■ REQUIRED ACTION:
Repeat precisely the span of lines below that opens with the line containing "状の英語力を評価され、コース受講後に再度レベルチェックテ" and closes with the line containing "do zdrowia, łączącym", both included.

Saved data entries:
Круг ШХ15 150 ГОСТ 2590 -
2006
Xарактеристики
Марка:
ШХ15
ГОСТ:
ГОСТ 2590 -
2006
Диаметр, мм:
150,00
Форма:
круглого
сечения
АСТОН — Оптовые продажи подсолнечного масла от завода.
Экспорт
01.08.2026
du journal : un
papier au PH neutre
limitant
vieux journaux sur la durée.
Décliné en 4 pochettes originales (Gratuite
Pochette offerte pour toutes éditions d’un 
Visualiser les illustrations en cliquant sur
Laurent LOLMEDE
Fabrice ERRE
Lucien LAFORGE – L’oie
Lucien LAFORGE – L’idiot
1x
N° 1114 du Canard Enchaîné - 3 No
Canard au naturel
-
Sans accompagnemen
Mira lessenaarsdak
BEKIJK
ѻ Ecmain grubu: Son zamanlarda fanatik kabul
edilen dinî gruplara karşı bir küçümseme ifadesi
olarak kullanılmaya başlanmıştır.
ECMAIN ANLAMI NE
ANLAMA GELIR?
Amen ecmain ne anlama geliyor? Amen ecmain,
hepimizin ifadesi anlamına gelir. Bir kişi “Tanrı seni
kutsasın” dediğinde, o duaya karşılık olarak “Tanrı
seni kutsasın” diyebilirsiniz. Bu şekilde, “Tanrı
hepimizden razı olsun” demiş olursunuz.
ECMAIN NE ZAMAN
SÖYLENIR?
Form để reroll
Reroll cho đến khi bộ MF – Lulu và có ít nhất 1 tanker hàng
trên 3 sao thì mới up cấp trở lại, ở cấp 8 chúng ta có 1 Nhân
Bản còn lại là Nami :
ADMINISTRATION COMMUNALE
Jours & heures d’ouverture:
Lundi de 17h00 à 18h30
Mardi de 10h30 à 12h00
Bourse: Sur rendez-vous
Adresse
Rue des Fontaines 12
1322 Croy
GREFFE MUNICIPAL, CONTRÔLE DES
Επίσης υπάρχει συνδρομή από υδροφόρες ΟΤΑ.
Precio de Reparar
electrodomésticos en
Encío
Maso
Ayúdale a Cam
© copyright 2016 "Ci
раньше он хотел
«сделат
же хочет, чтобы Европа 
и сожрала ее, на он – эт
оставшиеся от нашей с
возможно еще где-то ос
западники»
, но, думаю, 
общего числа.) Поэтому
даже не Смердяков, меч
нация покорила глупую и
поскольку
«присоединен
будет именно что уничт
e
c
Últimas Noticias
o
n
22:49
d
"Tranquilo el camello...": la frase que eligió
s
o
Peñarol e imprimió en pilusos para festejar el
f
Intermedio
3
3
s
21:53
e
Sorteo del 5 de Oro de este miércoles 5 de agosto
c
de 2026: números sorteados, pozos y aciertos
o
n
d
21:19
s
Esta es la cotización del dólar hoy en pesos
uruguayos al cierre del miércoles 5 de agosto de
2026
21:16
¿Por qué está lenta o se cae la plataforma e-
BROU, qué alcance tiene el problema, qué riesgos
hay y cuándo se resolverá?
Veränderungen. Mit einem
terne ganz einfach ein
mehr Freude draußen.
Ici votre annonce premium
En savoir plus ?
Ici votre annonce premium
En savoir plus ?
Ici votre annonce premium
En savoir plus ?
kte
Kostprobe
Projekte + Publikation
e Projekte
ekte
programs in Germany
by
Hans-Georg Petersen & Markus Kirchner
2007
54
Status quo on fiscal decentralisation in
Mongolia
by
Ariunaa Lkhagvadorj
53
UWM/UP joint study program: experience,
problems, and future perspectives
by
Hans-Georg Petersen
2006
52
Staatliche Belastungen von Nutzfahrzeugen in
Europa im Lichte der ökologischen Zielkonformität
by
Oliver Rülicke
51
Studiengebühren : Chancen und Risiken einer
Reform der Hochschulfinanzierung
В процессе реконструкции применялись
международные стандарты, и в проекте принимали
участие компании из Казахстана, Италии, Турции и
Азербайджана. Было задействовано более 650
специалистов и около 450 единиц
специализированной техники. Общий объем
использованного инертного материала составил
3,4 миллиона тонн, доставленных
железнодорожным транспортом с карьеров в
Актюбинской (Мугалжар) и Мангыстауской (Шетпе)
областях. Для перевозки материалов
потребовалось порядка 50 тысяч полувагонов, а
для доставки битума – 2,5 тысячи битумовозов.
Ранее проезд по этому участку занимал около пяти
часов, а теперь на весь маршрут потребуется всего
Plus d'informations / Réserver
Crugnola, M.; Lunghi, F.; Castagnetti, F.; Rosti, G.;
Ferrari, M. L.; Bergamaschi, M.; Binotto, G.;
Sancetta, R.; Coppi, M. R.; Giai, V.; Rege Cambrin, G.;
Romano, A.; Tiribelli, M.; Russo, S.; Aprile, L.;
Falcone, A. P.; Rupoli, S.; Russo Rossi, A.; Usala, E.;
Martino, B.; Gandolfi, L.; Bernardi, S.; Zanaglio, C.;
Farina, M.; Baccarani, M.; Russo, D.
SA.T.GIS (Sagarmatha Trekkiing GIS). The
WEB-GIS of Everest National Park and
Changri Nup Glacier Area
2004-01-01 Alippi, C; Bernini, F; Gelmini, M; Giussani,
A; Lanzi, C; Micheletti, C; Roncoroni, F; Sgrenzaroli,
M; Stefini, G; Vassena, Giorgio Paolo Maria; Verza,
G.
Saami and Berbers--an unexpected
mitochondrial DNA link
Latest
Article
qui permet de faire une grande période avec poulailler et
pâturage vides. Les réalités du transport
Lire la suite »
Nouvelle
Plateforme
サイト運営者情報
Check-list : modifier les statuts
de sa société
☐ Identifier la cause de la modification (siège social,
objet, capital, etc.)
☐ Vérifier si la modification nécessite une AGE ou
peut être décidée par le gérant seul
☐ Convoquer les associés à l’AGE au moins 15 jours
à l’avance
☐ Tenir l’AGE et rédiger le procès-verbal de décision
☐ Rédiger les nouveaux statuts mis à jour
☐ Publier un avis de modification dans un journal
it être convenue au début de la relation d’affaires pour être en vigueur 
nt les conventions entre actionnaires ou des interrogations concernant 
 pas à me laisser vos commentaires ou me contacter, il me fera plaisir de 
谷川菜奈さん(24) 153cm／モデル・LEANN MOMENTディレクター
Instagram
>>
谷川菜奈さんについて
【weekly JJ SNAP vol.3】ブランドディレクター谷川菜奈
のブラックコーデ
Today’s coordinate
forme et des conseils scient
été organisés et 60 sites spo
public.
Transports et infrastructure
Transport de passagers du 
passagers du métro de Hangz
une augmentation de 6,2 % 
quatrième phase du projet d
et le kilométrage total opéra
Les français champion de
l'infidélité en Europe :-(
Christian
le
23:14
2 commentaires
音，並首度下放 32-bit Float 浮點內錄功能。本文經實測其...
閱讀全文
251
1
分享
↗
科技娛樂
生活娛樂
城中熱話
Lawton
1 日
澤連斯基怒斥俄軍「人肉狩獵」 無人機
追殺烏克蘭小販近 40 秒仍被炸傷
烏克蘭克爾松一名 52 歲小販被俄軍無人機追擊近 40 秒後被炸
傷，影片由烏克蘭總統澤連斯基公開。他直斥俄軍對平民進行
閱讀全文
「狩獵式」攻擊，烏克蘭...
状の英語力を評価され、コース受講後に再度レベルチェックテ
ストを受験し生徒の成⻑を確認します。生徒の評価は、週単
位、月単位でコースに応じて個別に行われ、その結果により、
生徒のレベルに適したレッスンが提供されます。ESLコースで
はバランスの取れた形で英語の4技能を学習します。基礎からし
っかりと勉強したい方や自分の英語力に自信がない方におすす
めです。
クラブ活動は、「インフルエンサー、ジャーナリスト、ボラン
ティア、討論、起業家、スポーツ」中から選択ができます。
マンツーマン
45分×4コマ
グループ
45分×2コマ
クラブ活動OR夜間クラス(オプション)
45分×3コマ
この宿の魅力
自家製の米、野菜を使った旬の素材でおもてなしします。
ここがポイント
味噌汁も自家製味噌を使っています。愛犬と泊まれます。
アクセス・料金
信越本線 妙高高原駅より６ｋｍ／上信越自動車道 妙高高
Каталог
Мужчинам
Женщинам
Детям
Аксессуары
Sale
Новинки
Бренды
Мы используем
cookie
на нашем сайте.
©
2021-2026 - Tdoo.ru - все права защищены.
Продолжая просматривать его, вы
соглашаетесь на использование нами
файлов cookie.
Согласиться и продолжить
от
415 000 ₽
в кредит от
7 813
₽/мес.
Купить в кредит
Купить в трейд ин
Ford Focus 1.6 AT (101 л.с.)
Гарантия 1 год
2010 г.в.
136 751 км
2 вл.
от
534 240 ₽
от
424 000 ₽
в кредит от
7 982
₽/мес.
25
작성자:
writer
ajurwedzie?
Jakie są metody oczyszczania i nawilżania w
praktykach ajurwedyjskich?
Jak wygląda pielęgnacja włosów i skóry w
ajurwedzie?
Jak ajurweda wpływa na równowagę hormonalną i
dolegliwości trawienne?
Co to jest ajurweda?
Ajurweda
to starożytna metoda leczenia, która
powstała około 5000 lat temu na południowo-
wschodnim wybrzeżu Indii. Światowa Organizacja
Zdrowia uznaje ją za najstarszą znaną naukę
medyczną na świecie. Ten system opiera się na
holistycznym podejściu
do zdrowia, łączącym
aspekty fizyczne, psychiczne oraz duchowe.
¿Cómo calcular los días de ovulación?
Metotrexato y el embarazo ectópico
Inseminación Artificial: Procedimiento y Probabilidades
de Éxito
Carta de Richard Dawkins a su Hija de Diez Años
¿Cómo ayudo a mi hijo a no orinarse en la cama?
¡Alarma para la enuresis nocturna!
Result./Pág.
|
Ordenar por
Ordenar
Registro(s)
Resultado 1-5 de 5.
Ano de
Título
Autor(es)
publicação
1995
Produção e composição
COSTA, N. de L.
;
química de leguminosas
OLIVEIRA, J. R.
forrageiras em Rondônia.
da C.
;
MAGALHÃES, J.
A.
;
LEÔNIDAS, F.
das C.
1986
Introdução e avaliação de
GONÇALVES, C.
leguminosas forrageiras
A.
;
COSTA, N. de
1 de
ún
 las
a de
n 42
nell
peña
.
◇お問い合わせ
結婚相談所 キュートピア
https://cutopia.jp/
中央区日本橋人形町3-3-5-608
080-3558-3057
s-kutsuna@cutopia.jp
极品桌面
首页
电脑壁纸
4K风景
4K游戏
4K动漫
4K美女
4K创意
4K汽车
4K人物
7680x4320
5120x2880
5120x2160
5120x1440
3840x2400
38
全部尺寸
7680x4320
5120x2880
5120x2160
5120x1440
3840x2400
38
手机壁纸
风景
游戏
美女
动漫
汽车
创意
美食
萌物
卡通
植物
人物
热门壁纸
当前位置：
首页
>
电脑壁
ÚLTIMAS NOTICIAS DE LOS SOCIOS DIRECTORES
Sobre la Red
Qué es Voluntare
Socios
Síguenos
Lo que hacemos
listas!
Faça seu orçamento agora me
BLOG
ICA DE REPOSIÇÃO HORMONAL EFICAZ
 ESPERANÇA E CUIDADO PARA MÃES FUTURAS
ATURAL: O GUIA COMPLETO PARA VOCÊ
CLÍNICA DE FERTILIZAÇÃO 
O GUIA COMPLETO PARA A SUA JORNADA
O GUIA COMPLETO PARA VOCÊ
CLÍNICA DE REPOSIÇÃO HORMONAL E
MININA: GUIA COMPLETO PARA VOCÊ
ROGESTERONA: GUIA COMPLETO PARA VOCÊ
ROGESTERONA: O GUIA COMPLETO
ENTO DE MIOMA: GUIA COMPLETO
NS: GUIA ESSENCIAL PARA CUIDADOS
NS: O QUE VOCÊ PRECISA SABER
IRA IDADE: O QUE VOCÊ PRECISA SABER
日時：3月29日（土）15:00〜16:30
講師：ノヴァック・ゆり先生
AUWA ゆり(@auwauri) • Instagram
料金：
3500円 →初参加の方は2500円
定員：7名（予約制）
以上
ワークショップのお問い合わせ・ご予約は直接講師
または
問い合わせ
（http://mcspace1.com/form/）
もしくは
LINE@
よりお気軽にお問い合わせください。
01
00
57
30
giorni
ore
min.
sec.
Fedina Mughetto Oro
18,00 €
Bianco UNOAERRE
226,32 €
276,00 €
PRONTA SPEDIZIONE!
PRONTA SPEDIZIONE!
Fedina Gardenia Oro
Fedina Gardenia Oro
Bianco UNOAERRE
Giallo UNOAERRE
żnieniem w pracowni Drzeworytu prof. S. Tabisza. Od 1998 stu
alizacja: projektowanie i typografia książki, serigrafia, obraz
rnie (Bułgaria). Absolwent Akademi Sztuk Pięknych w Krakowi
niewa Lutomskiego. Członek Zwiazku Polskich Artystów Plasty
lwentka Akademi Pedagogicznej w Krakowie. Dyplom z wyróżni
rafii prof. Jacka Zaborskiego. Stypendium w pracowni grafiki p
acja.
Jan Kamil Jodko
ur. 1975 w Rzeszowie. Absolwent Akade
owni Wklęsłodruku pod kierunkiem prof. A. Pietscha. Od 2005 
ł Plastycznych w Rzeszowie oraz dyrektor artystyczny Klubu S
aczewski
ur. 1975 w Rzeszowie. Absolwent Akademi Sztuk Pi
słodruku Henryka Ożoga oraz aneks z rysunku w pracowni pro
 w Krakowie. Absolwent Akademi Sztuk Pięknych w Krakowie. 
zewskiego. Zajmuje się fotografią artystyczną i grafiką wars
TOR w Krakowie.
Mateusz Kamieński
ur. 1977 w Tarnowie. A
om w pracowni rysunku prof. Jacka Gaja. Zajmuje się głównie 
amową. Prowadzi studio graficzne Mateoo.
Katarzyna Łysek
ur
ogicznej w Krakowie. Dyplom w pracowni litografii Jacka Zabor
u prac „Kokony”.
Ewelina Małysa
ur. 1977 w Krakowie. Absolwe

■ PROBLEM SOLUTION:
状の英語力を評価され、コース受講後に再度レベルチェックテ
ストを受験し生徒の成⻑を確認します。生徒の評価は、週単
位、月単位でコースに応じて個別に行われ、その結果により、
生徒のレベルに適したレッスンが提供されます。ESLコースで
はバランスの取れた形で英語の4技能を学習します。基礎からし
っかりと勉強したい方や自分の英語力に自信がない方におすす
めです。
クラブ活動は、「インフルエンサー、ジャーナリスト、ボラン
ティア、討論、起業家、スポーツ」中から選択ができます。
マンツーマン
45分×4コマ
グループ
45分×2コマ
クラブ活動OR夜間クラス(オプション)
45分×3コマ
この宿の魅力
自家製の米、野菜を使った旬の素材でおもてなしします。
ここがポイント
味噌汁も自家製味噌を使っています。愛犬と泊まれます。
アクセス・料金
信越本線 妙高高原駅より６ｋｍ／上信越自動車道 妙高高
Каталог
Мужчинам
Женщинам
Детям
Аксессуары
Sale
Новинки
Бренды
Мы используем
cookie
на нашем сайте.
©
2021-2026 - Tdoo.ru - все права защищены.
Продолжая просматривать его, вы
соглашаетесь на использование нами
файлов cookie.
Согласиться и продолжить
от
415 000 ₽
в кредит от
7 813
₽/мес.
Купить в кредит
Купить в трейд ин
Ford Focus 1.6 AT (101 л.с.)
Гарантия 1 год
2010 г.в.
136 751 км
2 вл.
от
534 240 ₽
от
424 000 ₽
в кредит от
7 982
₽/мес.
25
작성자:
writer
ajurwedzie?
Jakie są metody oczyszczania i nawilżania w
praktykach ajurwedyjskich?
Jak wygląda pielęgnacja włosów i skóry w
ajurwedzie?
Jak ajurweda wpływa na równowagę hormonalną i
dolegliwości trawienne?
Co to jest ajurweda?
Ajurweda
to starożytna metoda leczenia, która
powstała około 5000 lat temu na południowo-
wschodnim wybrzeżu Indii. Światowa Organizacja
Zdrowia uznaje ją za najstarszą znaną naukę
medyczną na świecie. Ten system opiera się na
holistycznym podejściu
do zdrowia, łączącym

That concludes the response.